In October 2016, SPO’s vessel, the Pacific Askari was chartered to bring 12 contractors from Cape Town, South Africa to Tristan as part of a team spent eight months on the island to build a new medical centre in replacement of the worn-out building that was used as their medical facility then. The new medical building was flat-packed and shipped down from Sweden via the UK and would be constructed by the same team who built the new Halley research station for the British Antarctic Survey on the Brunt ice shelf in the Antarctic. The voyage from Cape Town to Tristan took about eight days, with the vessel steaming 1, 522 nautical miles towards the south Atlantic archipelago.  

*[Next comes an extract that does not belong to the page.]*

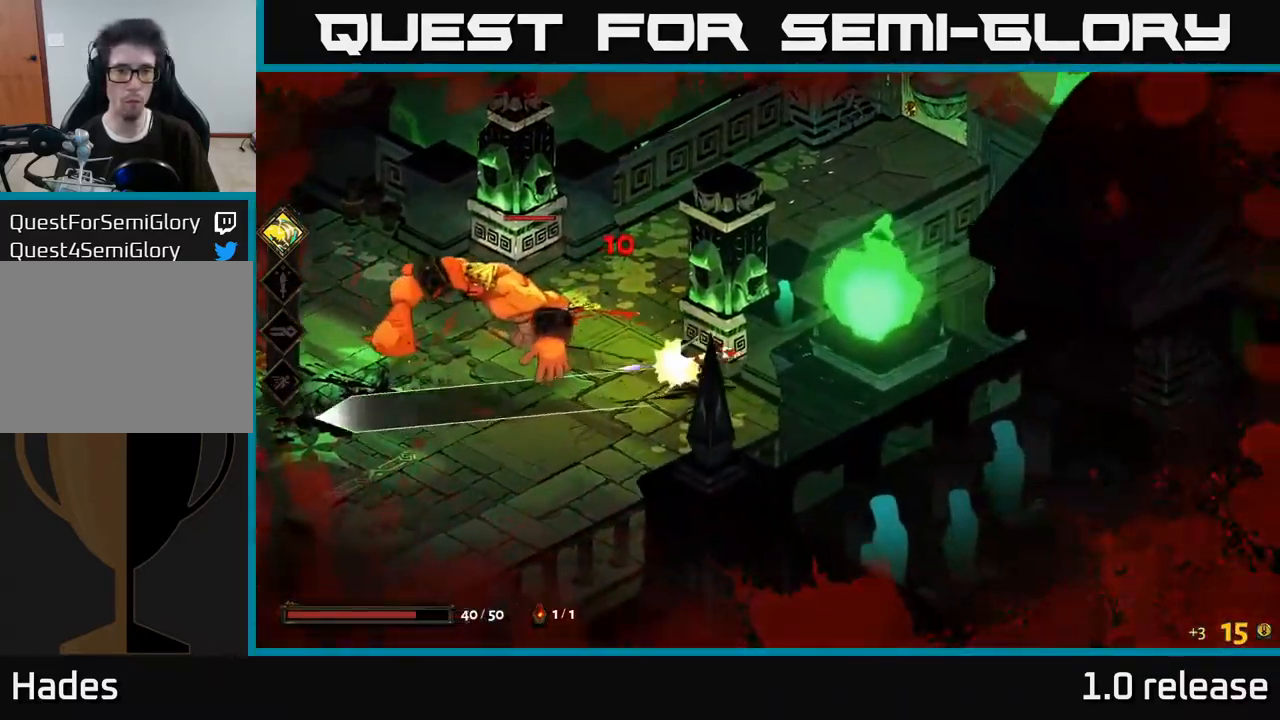
{"buttons": ["A", "X"], "left_stick": "up-left", "right_stick": "center", "events": [[217, "X", "up"], [234, "left_stick", "up-left"], [400, "A", "down"], [467, "X", "down"]]}
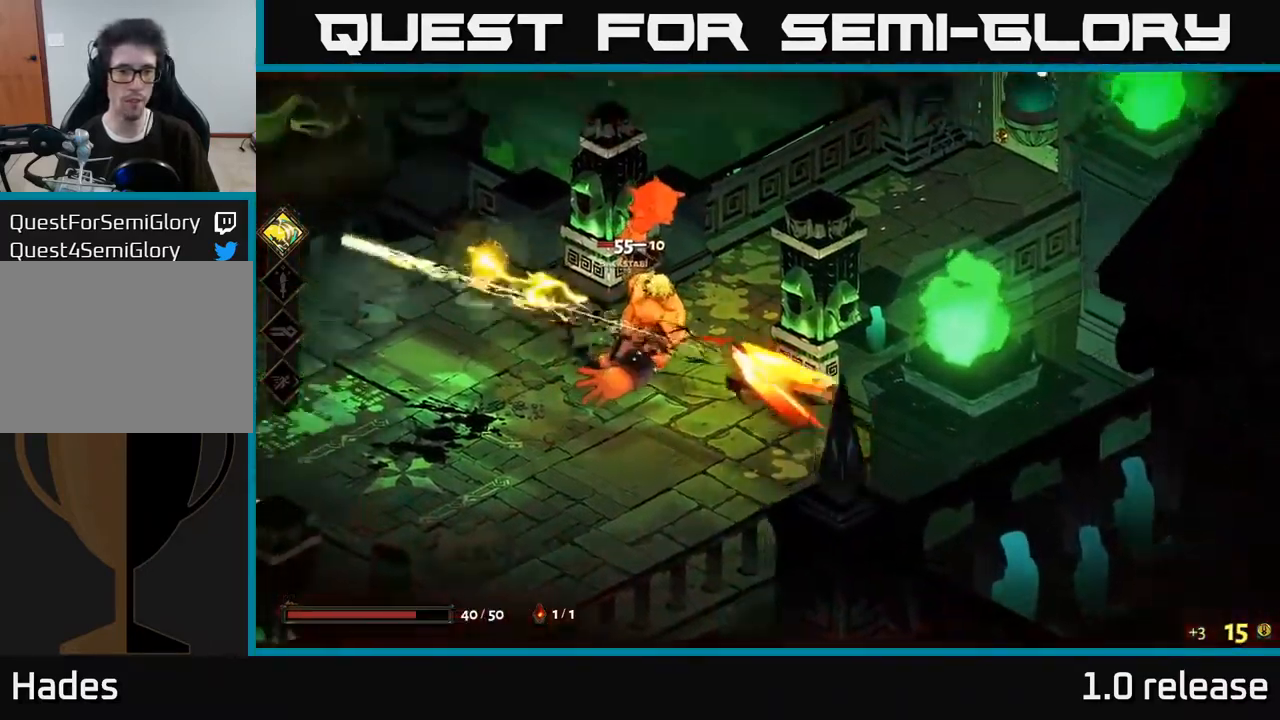
{"buttons": ["X"], "left_stick": "down-left", "right_stick": "center", "events": [[67, "A", "up"], [150, "left_stick", "left"], [400, "left_stick", "down-left"]]}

The mainstay of the island is the fishing industry. All the 266 islanders, comprising 80 families are farmers and fishermen. They fish for local rock lobsters and the catch is processed on the island and shipped to Cape Town for the European and Japanese markets. Most locals have potato patches and rear cattle. The local authorities control the number of cattle that anyone can rear to in order to avoid overgrazing of the limited green spaces. 

“As we approached the anchorage, we enjoyed the spectacular views of the Queen Mary’s peak. The island summit stands at an elevation of 6,765 feet above sea level. With the vessel on Dynamic Positioning (DP) mode, we gave the supply barge a lee (protective shelter) while we off loaded our passengers and their luggage along with two cargo pallets of the much needed tea, coffee and milk. Upon completion of our unloading operations, we managed to go ashore with a launch boat to explore the settlement for about an hour,” he said.